Priya cooks up a story that she is in a relationship with Manu and they will soon get married. They act as lovers which leads to several comic scenes. Manu then gets approached by Priya's rival, Mathew Abraham, who is fighting for the same promotion. Matthew offers to help Manu as long as he keeps Priya away from the office for 30 days. Mathew also informs the immigration of Priya's fraud. The immigration officer warns Priya and Manu of the consequences of fraud marriages and they will investigate this matter thoroughly. Manu convinces Priya that she has to come to Kerala to meet his family so that the investigators will be convinced by Manu's family's statement. Manu takes his "bride" (to be) to his home in Kerala. Priya discovers that Manu's family is very rich with a palatial home and acres of farmland and that he has a loving mother Lakshmi and doting grandmother.
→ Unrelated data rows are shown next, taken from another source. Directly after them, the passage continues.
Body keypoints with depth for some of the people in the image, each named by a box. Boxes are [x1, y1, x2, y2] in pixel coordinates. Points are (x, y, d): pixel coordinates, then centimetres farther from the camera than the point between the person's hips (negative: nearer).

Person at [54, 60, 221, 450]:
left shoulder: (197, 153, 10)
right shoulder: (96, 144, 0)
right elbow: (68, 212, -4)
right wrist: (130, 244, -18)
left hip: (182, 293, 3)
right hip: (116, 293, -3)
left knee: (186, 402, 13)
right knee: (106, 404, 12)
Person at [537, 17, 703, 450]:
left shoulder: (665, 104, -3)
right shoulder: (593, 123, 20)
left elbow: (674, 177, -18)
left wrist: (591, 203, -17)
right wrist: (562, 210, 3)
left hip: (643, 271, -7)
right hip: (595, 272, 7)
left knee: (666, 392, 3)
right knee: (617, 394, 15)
He had left home because he had frequent fights with his father Thekkeparakkal Prabhkara Varma, who was against Manu seeking a job and wanting to migrate to a western country. Gradually, Manu tries to convince his family that Priya is wife material by making her do traditional chores, thus taking his revenge on Priya as well. Manu's family asks him to stop the drama and accepts Priya into the family. However, Priya softens and starts loving with his family. Manu realizes that deep down Priya is soft-hearted and stops his revenge, much to the disappointment of Mathew. Things get out of hand when Manu's parents start planning a repeat wedding ceremony. Priya reveals that she is Manu's boss and the reason why they put up the act. This shocks Manu's parents.
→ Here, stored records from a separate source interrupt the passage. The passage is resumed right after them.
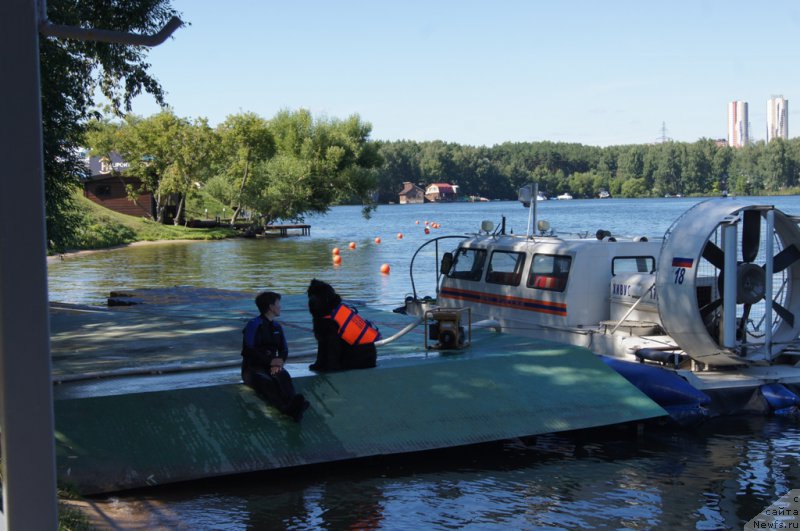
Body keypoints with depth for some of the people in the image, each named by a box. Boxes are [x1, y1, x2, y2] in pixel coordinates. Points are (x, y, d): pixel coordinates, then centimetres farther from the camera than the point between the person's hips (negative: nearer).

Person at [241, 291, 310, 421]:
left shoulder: (277, 326, 18)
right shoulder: (254, 324, -3)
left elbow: (284, 349, 16)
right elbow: (248, 351, -11)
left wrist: (279, 362, -8)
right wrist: (271, 361, -16)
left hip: (272, 365, 5)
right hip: (253, 367, -5)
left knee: (283, 376, -33)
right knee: (266, 381, -40)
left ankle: (293, 403, -67)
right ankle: (289, 409, -69)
Manu gets into a hand combat with Mathew Abraham, who had come to Manu's homeland under the frustration that Manu cheated on him for Priya. Later, Priya meets her egoistic and boasted mother and leaves after a revealing that she could not accept her as her mother but she had seen a motherly love in Manu's mother. Prabhakara Varma, who blames Manu for his feud between Mathew Abraham and knowing (mistakenly) about the intention of cheating Priya, is confronted by Manu for his past actions and reveals his hatred towards him, shocking Prabhakar. Manu realises his father's love for him. Priya apologies to Manu's parents and leaves for Mumbai without telling Manu.

Manu follows her to Mumbai and learns that she has resigned. Manu proposes to Priya which leaves her stunned. Manu apologizes and is about to leave when Priya pulls him back suddenly and kisses him. They both leave for Kuttanad.

==Production==
The film was launched on 23 April 2012, with a pooja ceremony organised at Sarovaram in Kochi. The film went into production in May 2012, where it was filmed in Mumbai and various locations in Kerala.

==Music==
The soundtrack consists of 9 songs composed by Sejo John and M. Jayachandran.
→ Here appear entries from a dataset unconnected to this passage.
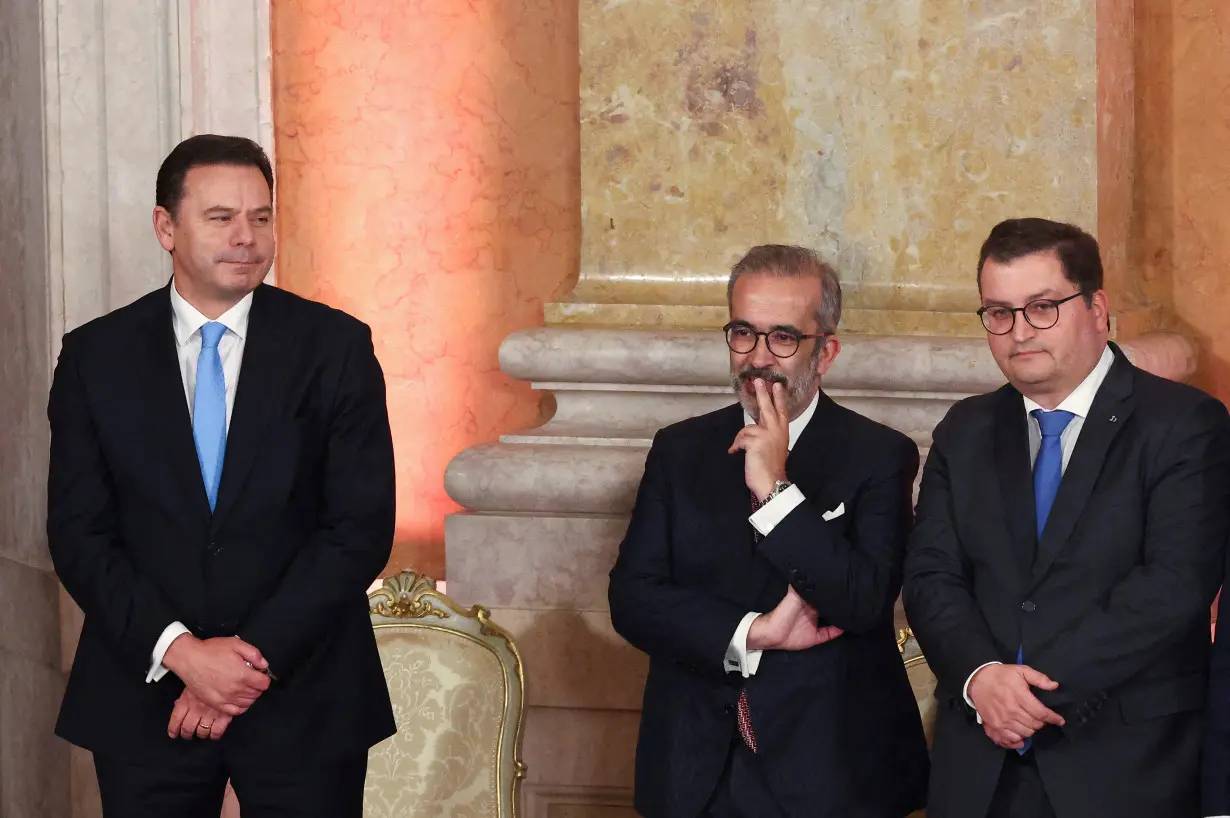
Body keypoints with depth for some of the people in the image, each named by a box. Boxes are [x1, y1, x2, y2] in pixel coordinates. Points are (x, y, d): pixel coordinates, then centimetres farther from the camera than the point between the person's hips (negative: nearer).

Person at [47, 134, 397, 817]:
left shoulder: (335, 346, -1)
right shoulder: (96, 356, 3)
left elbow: (362, 527, -6)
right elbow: (79, 533, -1)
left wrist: (257, 657, -12)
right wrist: (180, 652, -13)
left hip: (303, 698, -1)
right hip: (144, 699, 1)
| Song | Length | Singer(s) | Composer |
|---|---|---|---|
| "Enthinennariyilla" (Duet) | 4:32 | P. Jayachandran, Manjari | M. Jayachandran |
| "Kuttanadan Punchaneele" | 4:00 | Rahul Nambiar & Rimi Tomy | Sejo John |
| "Vilakkukal Theliyunnu" | 4:50 | Madhu Balakrishnan & Chitra Arun |  |
| "Unaradi Nee" | 2:58 | Sejo John | Sejo John |
| "Sooryane Kaithodan" | 4:51 | Karthik | Sejo John |
| "Enthinennariyilla" (Male) | 4:32 | P. Jayachandran | M. Jayachandran |
| "Freedom Ka Soniya" | 4:15 | Navraj Hans, Neha Venugopal | Sejo John |
| "Enthinennariyilla" (Female) | 4:32 | Manjari | M. Jayachandran |
| "Freedom Ka Soniya" (Remix) | 3:37 | Neha Venugopal | Sejo John |

==Reception==
===Critical response===
My Boss received mostly positive reviews from critics.

Sify.com gave the verdict "Masala Entertainer" and said, "With a brisk pace that barely gives much time to think, My Boss could be an entertaining affair, especially if you are not too bothered about the film's inspirations and other nuances. This one is perhaps not meant to be taken too seriously and better enjoy this with a pack of popcorn!" The film is a copy of the Hollywood film The Proposal (2009) that had Sandra Bullock and Ryan Reynolds in the lead.

===Box office===
The film was one of the highest-grossing Malayalam films of the year, and became a commercial success. The film ran over 100 days in theatres.